Oh … that makes perfect sense. Thanks for the clarification.
This August campaign rally took place near Phoenix, Arizona, a big city where they have plenty of stores like Kinko’s and Office Max.
Of course, perhaps VP Harris forgot that Kinko’s stores have not really existed formally since 2004 when FedEx bought the franchise. Or maybe she thought it was not pertinent to note that by 2008, FedEx had fully dropped the name of Kinko’s and simply merged all the former company’s services into their own. After all, that was a moot point for us poor, uneducated rural folks.
I mean … we poor backward people here in places like rural Mississippi have never seen a copy machine, much less had access to one at our local town halls, churches, libraries, schools, police stations, medical clinics, or our places of work.

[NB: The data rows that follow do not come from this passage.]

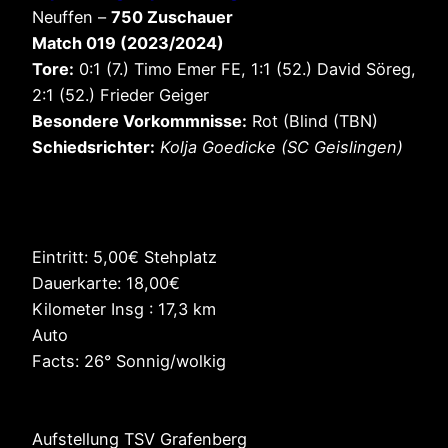
Neuffen –
750 Zuschauer
Match 019 (2023/2024)
Tore:
0:1 (7.) Timo Emer FE, 1:1 (52.) David Söreg,
2:1 (52.) Frieder Geiger
Besondere Vorkommnisse:
Rot (Blind (TBN)
Schiedsrichter:
Kolja Goedicke (SC Geislingen)
Eintritt: 5,00€ Stehplatz
Dauerkarte: 18,00€
Kilometer Insg : 17,3 km
Auto
Facts: 26° Sonnig/wolkig
Aufstellung TSV Grafenberg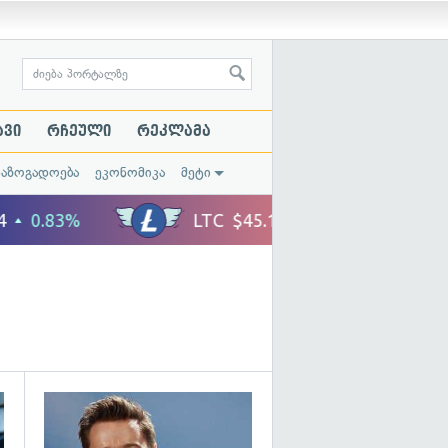
ავი
რჩეული
რეკლამა
საზოგადოება
ეკონომიკა
მეტი
გადახედვა
გადახედვა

Nor have we ever seen a copier (or needed one, I’m sure) at the nearby County Health Department, Social Security Administration, Driver’s License Bureau, or Circuit Clerk’s Office.
And for those among us who are homebound due to age, transportation, or health issues, I am certain that no other family member or neighbor would know where or how to get some of those high-tech copies made for voter IDs. No, especially not here in the Hospitality State!
So, the VP is right! Government-issued IDs are just overburdensome for us poor, ignorant, rural people. But for those educated and erudite, sophisticated folks from Arizona, it was no burden whatsoever to procure and present a government-issued ID for admittance into the prestigious Democratic campaign event at the Desert Diamond Arena.
I feel so much better now that we have cleared up that glaring contradiction.
But I do have one remaining concern!
During the Democratic National Convention next week, surely my fellow rural friends who are delegates from states such as Mississippi, Alabama, Tennessee, Arkansas, Louisiana, or any other rural spot will NOT be required to show any form of ID to get into this all-important event.
After all, that really might be overburdensome for them.